Jesus was struggling to communicate a middle way.  He talked to the Sadducees about their beliefs of the afterlife and used scripture to defend his belief.  God is the God of the present, of the living, and still the God of past leaders of the Hebrew people.  He also challenged them to think outside their stereotyped assumptions that the dead live in identical ways to the living, with the same interests, concerns, entanglements and struggles.  Nothing further could be what Jesus thought life after death was.  It wasn’t a continuation of life on earth, but a transformation that was beyond description or definition or perfect knowledge.  And certainly, life after death could not be understood through a materialist viewpoint.

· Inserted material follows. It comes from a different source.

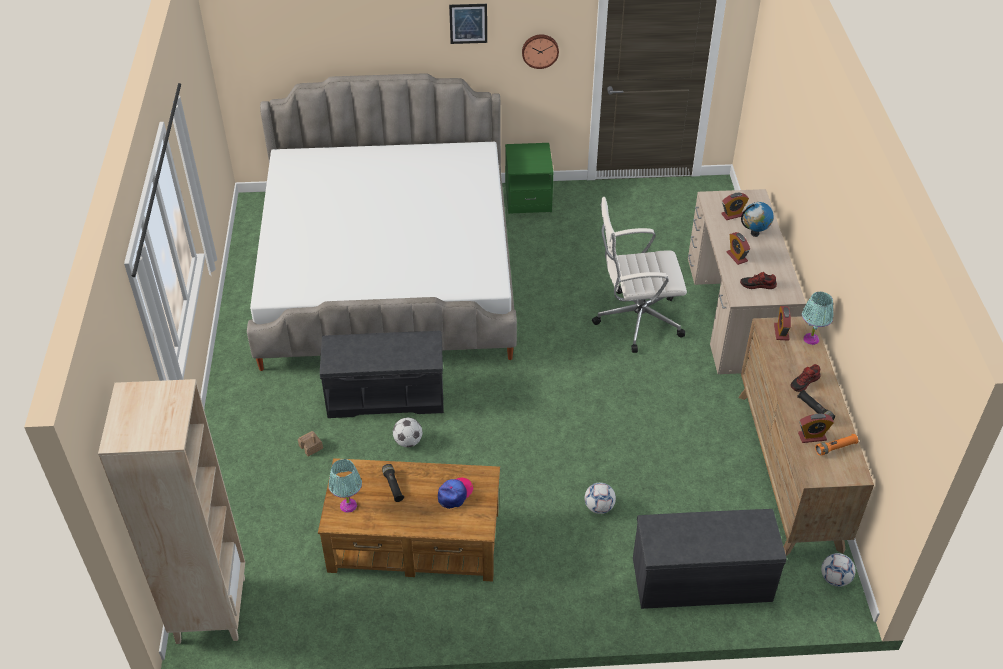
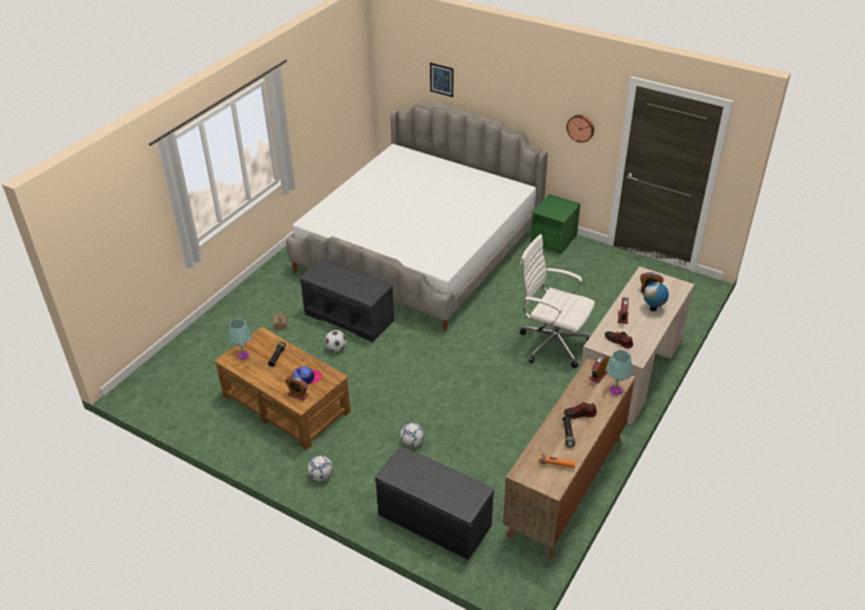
camera: 35 degrees right, 5 degrees down
(210, 609) = (148, 383): beige bookcase -> none
(468, 23) = (532, 92): picture -> picture (441, 79)
(812, 436) = (547, 449): alarm clock -> alarm clock (298, 394)
(835, 579) = (527, 571): football -> football (321, 476)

But rather than going into further detail, he then turned to the question that the Pharisees posed.  What is more important than whether the dead are gone forever or live on in eternity?  What is important is not the woo woo, or the stories of things that go bump in the night.  No, for Jesus, the debate on the afterlife is worth only a passing comment.  He recited the ancient prayer that all devout Jews are to recite, “Hear Oh Israel” and that the laws of their faith could be summed up in love.  This was not new knowledge for anyone.  There are over 600 commandments that observant Jews needed to follow, and there were many debates on how to do that.  If we hold the sabbath to be holy and that we are not to do any work or travel, we still need to milk our cows or they will suffer.  Love is the over-arching principle that governs how those commandments are put into practice.

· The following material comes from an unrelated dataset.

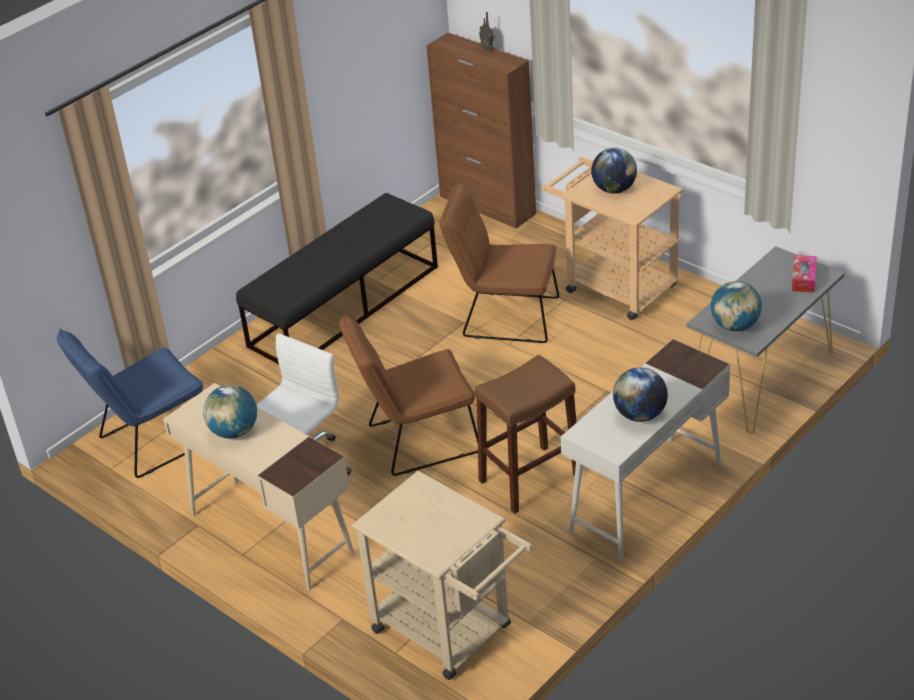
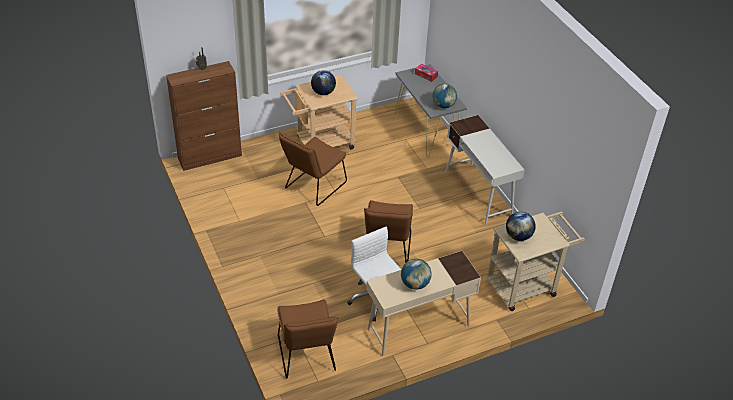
camera: 70 degrees left, 5 degrees up
(150, 442) = (307, 357): blue chair -> brown chair
(345, 306) = (250, 240): black bench -> none
(530, 478) = (441, 223): brown stool -> none
(640, 415) = (495, 151): globe -> globe (518, 236)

It all comes down to relationship with the Holy, and with each other.  That can be hard, or seem like the ultimate in woo woo, and in our world where bombs are falling and people’s birth certificates are used as weapons against them, when shooters walk into bowling alleys, it is hard to remember to hold onto a relationship with something we can’t see, hear or touch.  Whether we believe like the Sadducees that we end when our lives end, or like the Pharisees that we continue on, Jesus wants us to focus on building a relationship with God.  That relationship is to be centered on love.  When we love God so deeply, it spills out onto our relationships with each other.

Some people are not ready for that.  Their grief is real and raw and all-consuming.  Their relationship with God, if they have one at all, may be one of resentment, of anger, of fear or even rage.  God can handle that anguish and negativity.  In fact many people find that expressing their anger to God is an important part of their grief journey.  It is still a relationship with the divine.  Like our psalm this morning, the scriptures are full of people pouring out their anger and suffering, their pain and fear to God. When we remember that even Jesus suffered and died, God must have grieved too.  But God pulled hope and love out of that tragic time, and we hear so many stories in this place of how God still pulls hope and love out of tragedy.  Grief is hard, but the good news is that God is with us, in life, in death and in life beyond death.  We are not alone, God is with us.  Thanks be to God!